Star Bulk Carriers Corp Announces Quarterly Dividend of $1.65/Share
Star Bulk Carriers’ reliable cash flow has allowed SBLK stock to provide investors with ultra-high dividends. In the fourth quarter of 2021, the company announced a quarterly dividend of $2.00 per share, for a yield of 24.4%. (Source: “Dividend Policy,” Star Bulk Carriers Corp, last accessed May 27, 2022.)
While that represented the third consecutive quarter in which management had raised Star Bulk Carriers stock’s dividend, a number of targets must be met for that trend to continue. The company’s dividend is based on its total cash balance minus the product of its minimum cash balance per vessel and number of vessels.
As of March 31, Star Bulk Carriers Corp owned 128 vessels, and its total cash balance was $444.4 million. Taking into account the company’s minimum cash balance per vessel of $2.1 million and deducting the net proceeds of $4.3 million for the shares issued and sold under its effective at-the-market offering programs during the quarter, the board declared a quarterly dividend of $1.65 per share, payable on or around June 16 to shareholders of record as of June 3.

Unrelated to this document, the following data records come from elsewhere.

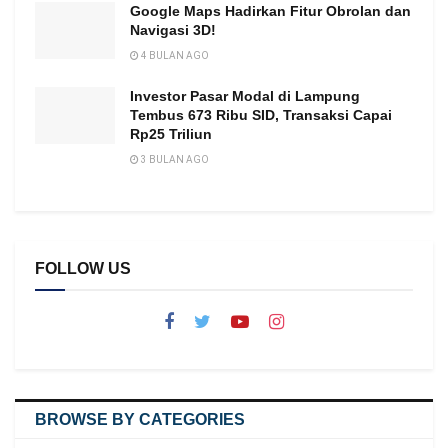
Google Maps Hadirkan Fitur Obrolan dan
Navigasi 3D!
4 BULAN AGO
Investor Pasar Modal di Lampung
Tembus 673 Ribu SID, Transaksi Capai
Rp25 Triliun
3 BULAN AGO
FOLLOW US
BROWSE BY CATEGORIES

Star Bulk Carriers Corp might have lowered its quarterly payout, but it’s nice to know that SBLK stock’s dividend is still safe. The company’s payout ratio is a paltry 33.5%, which is way below the 90% threshold I like to see. Had the company been less fiscally responsible, it could have easily raised its payout again in the first quarter. Hopefully, because of the company’s strong cash flow and low payout ratio, its board will be able to give investors additional raises this year.
Investors don’t seem to be too put off by the dividend cut. It’s not as if Star Bulk Carriers Corp’s operations aren’t solid. The company did just report an earnings and revenue beat. There aren’t a lot of companies doing that right now.
As a result, Star Bulk Carriers stock continues to outperform the market. As of this writing, SBLK stock is up by:
- 18.1% over the last month
- 7.5% over the last three months
- 71.8% over the last six months
- 50.6% year-to-date
- 92.8% year-over-year
Chart courtesy of StockCharts.com
The Lowdown on Star Bulk Carriers Stock
The demand for bulk carriers remains high, as is evidenced by Star Bulk Carriers Corp’s continued wonderful financial results. The company recently reported its best daily TCE performance in the first quarter of any year, a period in which TCE rates have been traditionally weaker since 2009.
Looking to the next quarter, Star Bulk Carriers has covered 74.3% of its available days at a TCE of $29,759 per day per vessel. This bodes well for Star Bulk Carriers stockholders, especially those looking for a dividend raise.